Essa medida afronta o artigo 182 da Constituição Federal, que estabelece a função social da cidade e o direito ao trabalho digno, além dos artigos 2º, 39 e 40 do Estatuto da Cidade (Lei nº 10.257/2001), que determinam a inclusão social no planejamento urbano.
Além disso, a concessão pode restringir o acesso público à orla, violando o artigo 10 da Lei nº 7.661/1988, que garante o livre acesso às praias e áreas litorâneas. A privatização de espaços públicos essenciais para a população é vista como um retrocesso no direito à cidade.
3. Vício no processo de licitação e possível lesão ao erário
O Termo de Autorização nº 001/2024 estabeleceu que a Orla BR poderia receber até R$ 1 milhão em ressarcimento por estudos técnicos caso sua proposta fosse aprovada.
Esse acordo levanta questionamentos sobre a imparcialidade da licitação, já que a empresa teve acesso a informações privilegiadas e compensações financeiras, criando um ambiente viciado.
Essa situação pode configurar ato de improbidade administrativa, conforme o artigo 10, incisos I e VIII, da Lei nº 8.429/1992, por possibilitar enriquecimento ilícito e prejuízo ao patrimônio público.

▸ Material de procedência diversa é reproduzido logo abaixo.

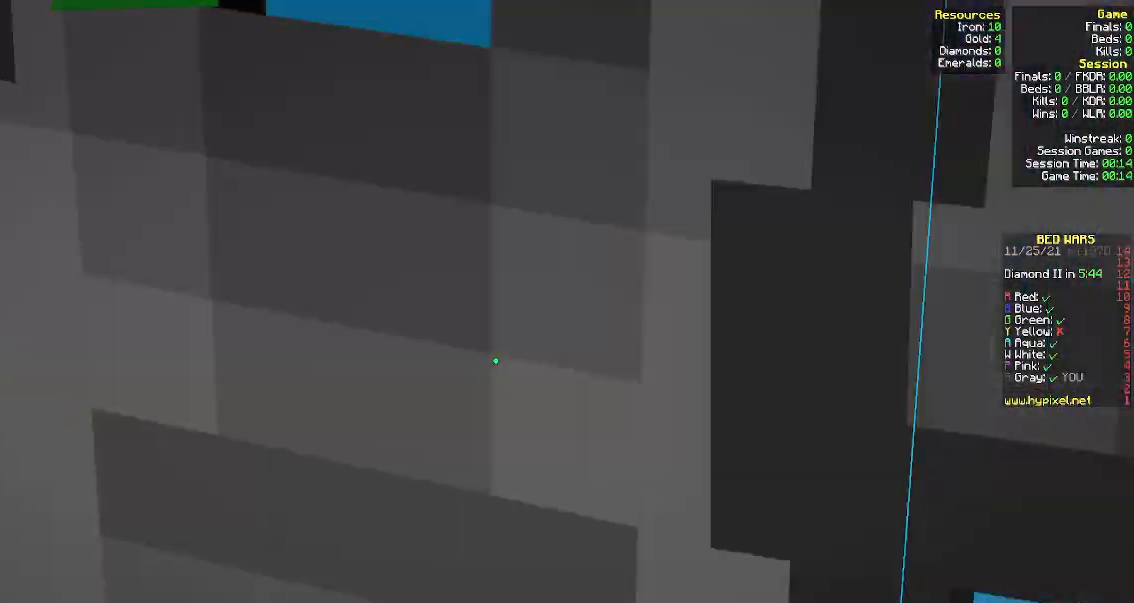
{"keys": [], "mouse": [], "events": [[83, "d", "down"], [283, "s", "down"], [350, "d", "up"], [483, "s", "up"]]}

4. Ausência de participação popular e violação à Convenção 169 da OIT
O projeto foi conduzido sem consulta ampla à sociedade ou aos trabalhadores da orla, contrariando o princípio da gestão democrática das cidades (art. 2º, inciso II, do Estatuto da Cidade).
Além disso, a exclusão dos barraqueiros tradicionais pode impactar comunidades que dependem da orla para sua subsistência, o que exigiria consulta prévia, livre e informada, conforme a Convenção nº 169 da OIT, ratificada pelo Brasil.

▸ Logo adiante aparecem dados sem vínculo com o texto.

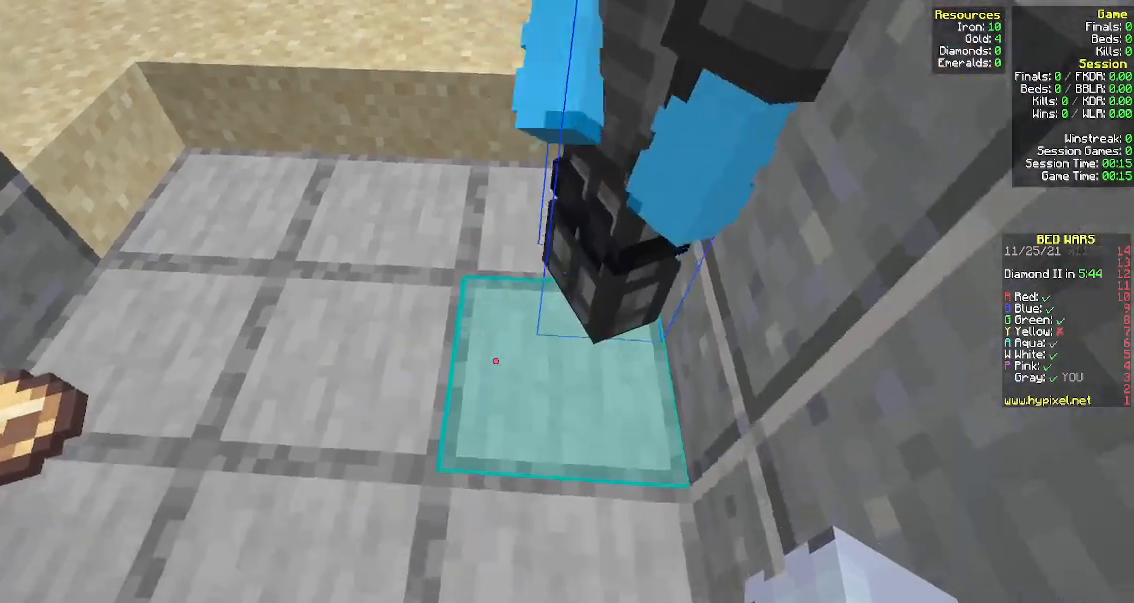
{"keys": ["w"], "mouse": ["left", "right"], "events": [[117, "mouse_left", "down"], [133, "mouse_right", "down"], [167, "a", "down"], [300, "w", "down"], [400, "mouse_right", "up"], [450, "a", "up"], [450, "mouse_right", "down"]]}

Jurisprudências relacionadas
O caso encontra respaldo em decisões judiciais anteriores, como a ADI 2.716/DF, em que o STF determinou que licitações devem assegurar ampla concorrência e vedar direcionamentos.
Outro exemplo é o RMS 61.497/SC, em que o STJ invalidou concessões que limitaram o acesso ao espaço público, reforçando que praias e orlas devem ser mantidas para uso coletivo.

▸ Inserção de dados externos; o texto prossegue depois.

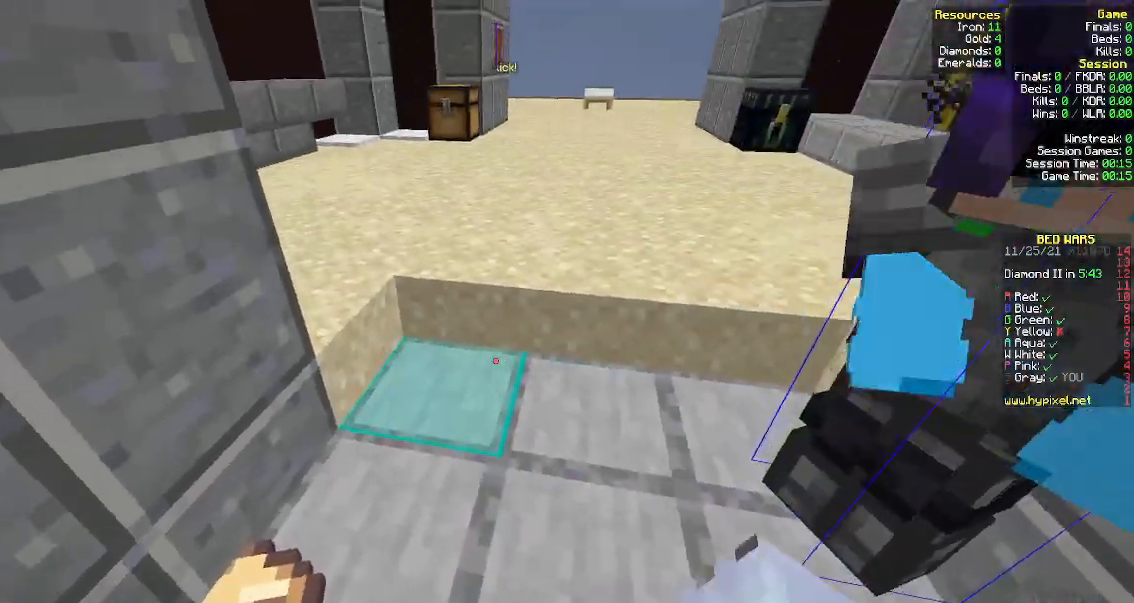
{"keys": ["d", "w"], "mouse": ["left"], "events": [[17, "w", "up"], [133, "a", "down"], [283, "d", "down"], [300, "mouse_right", "up"], [350, "a", "up"], [400, "w", "down"]]}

Além disso, o RE 636.886/SP do STF destacou que concessões não podem prejudicar grupos vulneráveis e devem garantir o direito ao trabalho.
Pedidos e providências solicitadas
Diante das irregularidades, foram solicitadas as seguintes medidas ao MPBA e MPF:
Investigação imediata sobre a legalidade do processo licitatório, com possível ação para anulação da concessão.
Ação Civil Pública para garantir a participação dos antigos barraqueiros e comerciantes tradicionais.
Liminar para suspender os efeitos da concessão até que as irregularidades sejam apuradas.
Parecer técnico do TCU para avaliar possível lesão ao erário e direcionamento indevido do contrato.
A concessão da orla de Salvador representa um caso emblemático de como processos licitatórios mal conduzidos podem resultar na privatização de espaços públicos essenciais, excluindo trabalhadores tradicionais e limitando o acesso da população. Enquanto o MPBA e o MPF investigam as denúncias, a sociedade aguarda respostas que garantam a transparência e a legalidade do processo, além da preservação do direito à cidade e ao trabalho digno.
A Prefeitura de Salvador, por sua vez, precisa rever suas práticas e garantir que projetos de grande impacto sejam conduzidos com ampla participação popular e respeito aos princípios constitucionais. A orla é um patrimônio coletivo, e sua gestão deve refletir os interesses de todos, não apenas de grupos privados.